Tiresias

Niton

Pulver & Asche – 2015
par Simon, le 9 juin 2015
8

L'année passée, le label Pulver & Asche nous avait foutu dans les mains un objet dont on ne savait trop quoi faire. Un label inconnu qui mettait en avant un groupe inconnu qui pratiquait une musique inconnue. Après huit mois d'attente pour une mini-chronique minable (et totalement indigne du talent du groupe, finalement), le Billions Sands de Black Fluo finissait en tête de notre top de fin d'année consacré aux musiques obliques. Bel effort pour des Suisses que l'histoire et la surmédiatisation galopante n'auront malheureusement aucune raison de retenir. Moins d'un an plus tard, il semblerait que ces enfoirés nous refassent le même coup avec le Tiresias de Niton : un truc de Suisses, inexplicable, transcendant et condamné à l'oubli. Chienne de vie.
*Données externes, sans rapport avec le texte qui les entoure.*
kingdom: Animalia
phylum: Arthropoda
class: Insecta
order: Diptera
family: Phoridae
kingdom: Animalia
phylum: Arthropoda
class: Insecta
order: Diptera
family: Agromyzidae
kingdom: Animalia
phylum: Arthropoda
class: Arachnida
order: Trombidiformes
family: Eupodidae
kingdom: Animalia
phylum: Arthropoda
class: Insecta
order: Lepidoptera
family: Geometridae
Les plus férus de mythologie grecque comprendront la référence au devin devenu femme pour avoir troublé une partie de sexe entre deux serpents (les méfaits de la drogue, assurément), condamné à vivre dans la peau du sexe opposé pendant sept ans, avant de reprendre ses attributs initiaux. Sauf que, pas de bol, quand Junon lui demande qui de l'homme ou de la femme prend le plus de plaisir en amour - discussion née d'un désaccord avec ce babtou fragile de Jupiter, qui prétendait qu'avoir une foufoune c'était mieux qu'un membre turgescent - notre mérou expert en retournement de veste lui répondit que si le plaisir était divisé en dix parties, la femme en connaîtrait neuf. Junon, furax de se voir ainsi désavouée, lui jettera un sort et ce vieux con de Tiresias finira le restant de sa vie aveugle. Faut pas déconner avec l'Olympe.
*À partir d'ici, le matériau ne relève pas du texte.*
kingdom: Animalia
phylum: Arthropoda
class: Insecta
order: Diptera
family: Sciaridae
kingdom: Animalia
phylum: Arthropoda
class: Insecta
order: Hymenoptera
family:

Ce deuxième album de Niton, c'est l'expérience musicale de cette errance aveugle, de cette condamnation d'un homme dont le seul péché est d'avoir vécu l'expérience totale des sens et de l'avoir relaté sans fard. Une très longue traversée faite d'aller-retour incessants, de confrontations de réalités diverses et d'épuisement de la matière. Tiresias est un disque qui marche dans le désert, entre musique de chambre, avant-garde et claviers analogiques. Une suite d'humeurs incroyablement cohérentes et narratives, qui revisitent la routine sentimentale, le drame de l'amour perdu, la solitude, les marches dans le noir, la peur d'être incompris et l'esprit total d'aventure dans douze cathédrales sonores diablement chaleureuses. Un disque hybride et vivifiant, qui pose plus de questions qu'il ne donne de réponses malgré son obsession à demeurer dans le concret. Une œuvre condamnée à finir, comme cette grande tige de Tiresias, seule dans le désert (ou dans les cartons de la salle d'archivage du grand tout musical, c'est selon) mais qui résonnera chez nous comme l'une des œuvres les plus passionnantes de 2015. Écoute obligatoire.